Sooner or later he says, “If I may trouble you to stay on the line for a very short period, I will research this matter,” and you say “Sure, that’s okay,” and while he goes across the room in Bombay to get “Internet for Dummies” so he can speak your language, you find a CD that you thought you lost between the seats in your car and also your glasses on the floor in the back which means you won’t have to call all the restaurants you’ve been in for two weeks. By the time he’s back, you’re playing your CD and wearing your glasses and feeling kind of happy again and then he breaks up with you and tells you he can’t do for you what a “tech visit,” will.

Your spirits sink because you know from experience that whoever shows up won’t be a Bombay type but a swaggering, gum chewing, eye contact avoiding, insolent type who behaves as though someone called them in on their day off. And you know you won’t even see the tech for a week or more because in ThisEconomy everyone’s cutting back and fewer techs are taking on the same number of calls.

You don’t tell your Bombay person you wish he would try again - you’re only internet-stoopit, not stoopit-stoopit – but you want to say, “Oh, don’t go.”

Our tech turned out to be a cartoon compared to the surly type of yesterEconomy. Our tech seemed grateful to see us and delighted to show us where our problem originated and what we could do about it, and how we could prevent it in the future. He didn’t check his watch or blink too hard when he was asked a question, he even made an internet-joke or two. He gave me a thumbs-up and a wink when I asked how it was going, and was nice to the dog when she got in the way.

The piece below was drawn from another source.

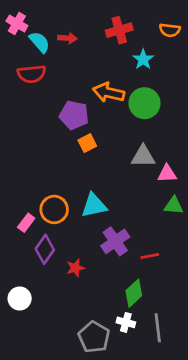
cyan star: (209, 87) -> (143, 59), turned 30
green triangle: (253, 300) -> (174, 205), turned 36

We’re zipping along again, not that I have any idea why, because my internet lesson went the way of my ninth grade Early American History, but I can google again. All is well. Until I see those six little words appear on my screen again, all is well. To those of you who have asked me if I’m “done with the blog,” I’m not.

And Jordan, the answer to your question is: There’s no such thing. There’s only one. And it might change it’s furniture around but once it moves in, it never leaves. Do not be fooled by imitations. More on that later.

Love, Case Number 331185TGRT

8.5% is a big, big number.

I haven’t lost interest in blogging, I’ve been visiting the land of What’s Next again. I brought a present that is still being wrapped, in the meantime here is a melancholy, depressing opening because the news these days is just too damn cheerful.

Yesterday, I listened to two people having a conversation in a supermarket (where else?). They knew each other from someplace long ago. Maybe college, maybe a bar, I couldn’t make it out. They established in the first two minutes that ThisEconomy sucks. One’s spouse was laid off. The other lost his job in November. For the next four or five minutes, and I know this because I had reason to be in earshot (I did, Courtney, I did) it was an ailment contest: “I had the hip finally done in January…” “I know, I had my second knee replacement in three years…” and so on until they went one way to the deli and I went the other to Soft Drinks and Seasonal Decorations. Behind me I heard, "So who did your hand?"

I went out of my way to smile at one of the people when I saw him later until he shrugged and smiled back. I wanted to say, “Don’t pick up,” because we crossed each other in the wine aisle, but I didn’t.
8.5% unemployment will make a lot of people idle who don’t wish to be. It will draw a wandering eye to things that usually go unnoticed; the way the house has settled, the way the sky looks at four o’clock, the dog. It will create hypochondriacs who work at small problems until they are big enough to capture the stress that has no place else to go.

It will do other things. It will change outlooks as self-elevated, intolerant people lose a job and understand how they intersect with others. Except for a certain sulky, spoiled someone who works at a certain sports store near me and needs to be pushed off her chair by my brother Tom, it will make grateful, appreciative workers out of the disinterested, unmotivated ones.

8.5% unemployment will change attitudes. Some of them will be worth passing on.